Zeke and Luna have a lot of presence but they are smaller in person than what I expected. I think she'll end up weighing more than Loki but should be shorter than him. We'll see, I am excited to see how she matures.


----------



## ~StangChick~ (Jan 1, 2009)

Toooo freakin adorable..Congrats.


----------



## Bree (Feb 20, 2013)

So cute! Great looking parents too!


----------



## jttar (Jan 31, 2013)

Thanks for sharing with us Carriana. Lucy is unbelievably gorgeous. Congrats on your new addition. So cute.

Joe


----------



## Carriana (May 13, 2008)

~StangChick~ said:


> Toooo freakin adorable..Congrats.


Thanks SC!



Bree said:


> So cute! Great looking parents too!


I think so too - it'll be a treat watching her grow up.



jttar said:


> Thanks for sharing with us Carriana. Lucy is unbelievably gorgeous. Congrats on your new addition. So cute.
> 
> Joe


Always so sweet Joe, thanks!


----------



## American_Pit13 (Apr 23, 2007)

Such a cutie! She was my fav out of that litter. Can't wait to meet her in a couple weeks!


----------



## mccoypitbulls (Nov 26, 2009)

Love the markings on her head..cute lil shit.


----------



## Black Rabbit (Nov 14, 2009)

Awww she's so cute. And I'm so jealous you got to go hang out with Angel and the dogs.


----------



## EckoMac (Aug 25, 2010)

She is wicked cute! Congrats on the new addition!
Are you going to show her? Zeke and Luna are gorgeous dogs, so I know she's going to turn out just as amazing.


----------



## Carriana (May 13, 2008)

American_Pit13 said:


> Such a cutie! She was my fav out of that litter. Can't wait to meet her in a couple weeks!
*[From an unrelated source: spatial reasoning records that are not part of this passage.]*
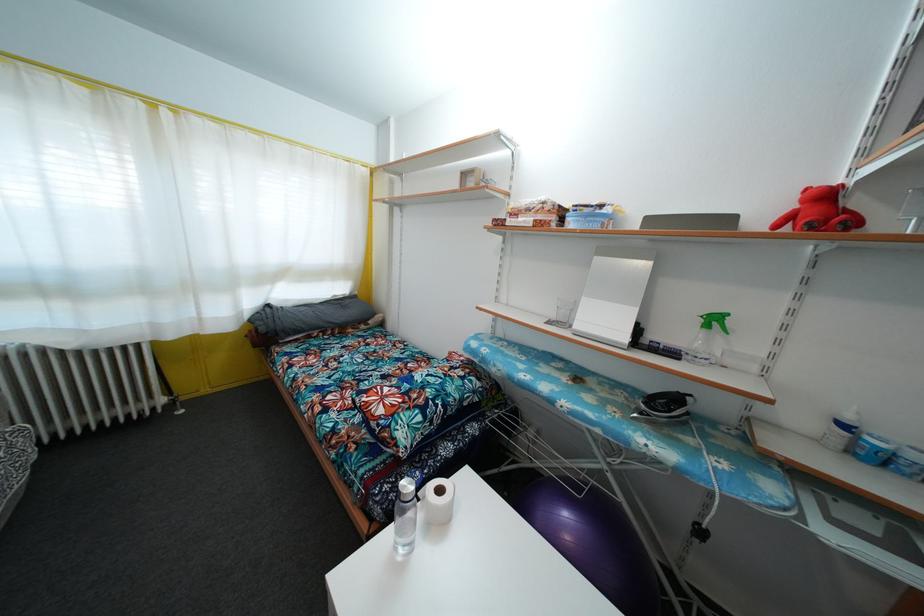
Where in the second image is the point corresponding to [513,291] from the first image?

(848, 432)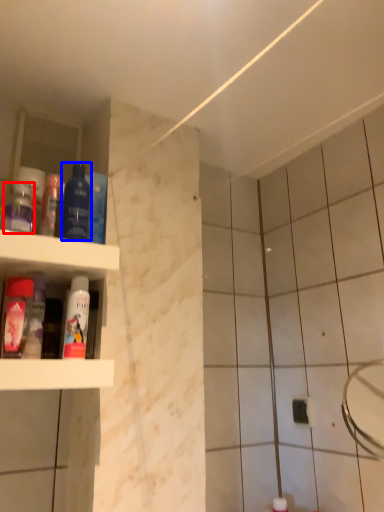
Question: Which object is further to the camera taking this photo, mouthwash (highlighted by a red box) or mouthwash (highlighted by a blue box)?

Choices:
 (A) mouthwash
 (B) mouthwash

Answer: (A)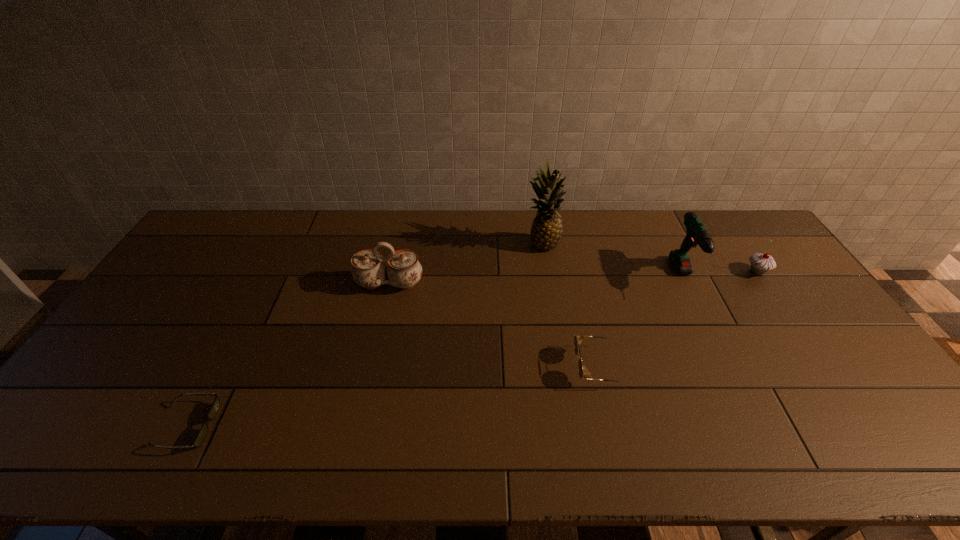
You are a GUI agent. You are given a task and a screenshot of the screen. Output one action in this format:
    pyautogui.click(x=<x>, y=<y>)
    Task: Click on the vacant space that is in between the rightmost object and the second tallest object
    The width and height of the screenshot is (960, 540).
    Given the screenshot: What is the action you would take?
    pyautogui.click(x=721, y=275)

Locate an element on the screen. This screenshot has width=960, height=540. free space between the second nearest object and the fourth tallest object is located at coordinates 678,319.

This screenshot has height=540, width=960. Identify the location of vacant point located between the pineapple and the shortest object. (364, 335).

The height and width of the screenshot is (540, 960). I want to click on free spot between the cupcake and the chinaware, so click(x=573, y=278).

In order to click on empty space that is in between the pineapple and the chinaware in this screenshot , I will do `click(466, 265)`.

This screenshot has height=540, width=960. I want to click on vacant space that is in between the fifth tallest object and the pineapple, so click(570, 306).

Locate which object ranks in proximity to the fifth object from right to left. Please provide its 2D coordinates. Your answer should be formatted as a tuple, i.e. [(x, y)], where the tuple contains the x and y coordinates of a point satisfying the conditions above.

[(546, 231)]

Image resolution: width=960 pixels, height=540 pixels. I want to click on object that can be found as the third closest to the leftmost object, so click(546, 231).

The width and height of the screenshot is (960, 540). Find the location of `free space that satisfies the following two spatial constraints: 1. by the handle of the third tallest object; 2. on the front-facing side of the nearest object`. free space that satisfies the following two spatial constraints: 1. by the handle of the third tallest object; 2. on the front-facing side of the nearest object is located at coordinates (359, 426).

You are a GUI agent. You are given a task and a screenshot of the screen. Output one action in this format:
    pyautogui.click(x=<x>, y=<y>)
    Task: Click on the free point that satisfies the following two spatial constraints: 1. by the handle of the chinaware; 2. on the front-facing side of the shorter sunglasses
    The image size is (960, 540).
    Given the screenshot: What is the action you would take?
    pyautogui.click(x=359, y=426)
Thanks Holly! She's everything we were looking for in a pup right now 



mccoypitbulls said:


> Love the markings on her head..cute lil shit.


Thanks! The vet was laughing about her markings - on the top of her head the black/seal (haven't decided which she is just yet) looks like it matches up - like a puzzle And a little shit she is too - it only took about 48 hours for her true bratty puppy-tude to present itself!



kg420 said:


> Awww she's so cute. And I'm so jealous you got to go hang out with Angel and the dogs.


Is was fun meeting Angel, her kids and all the dogs. Didn't get to spend too much time up there though since it was the 4th, I thought it might seem unpatriotic to spend it in Canada.... 



EckoMac said:


> She is wicked cute! Congrats on the new addition!
> Are you going to show her? Zeke and Luna are gorgeous dogs, so I know she's going to turn out just as amazing.


I'd like to show her - the only listed upcoming ABKC show in my area is about 5 hours south next month. I might not get her into the show circuit until next year but I definitely want to!


----------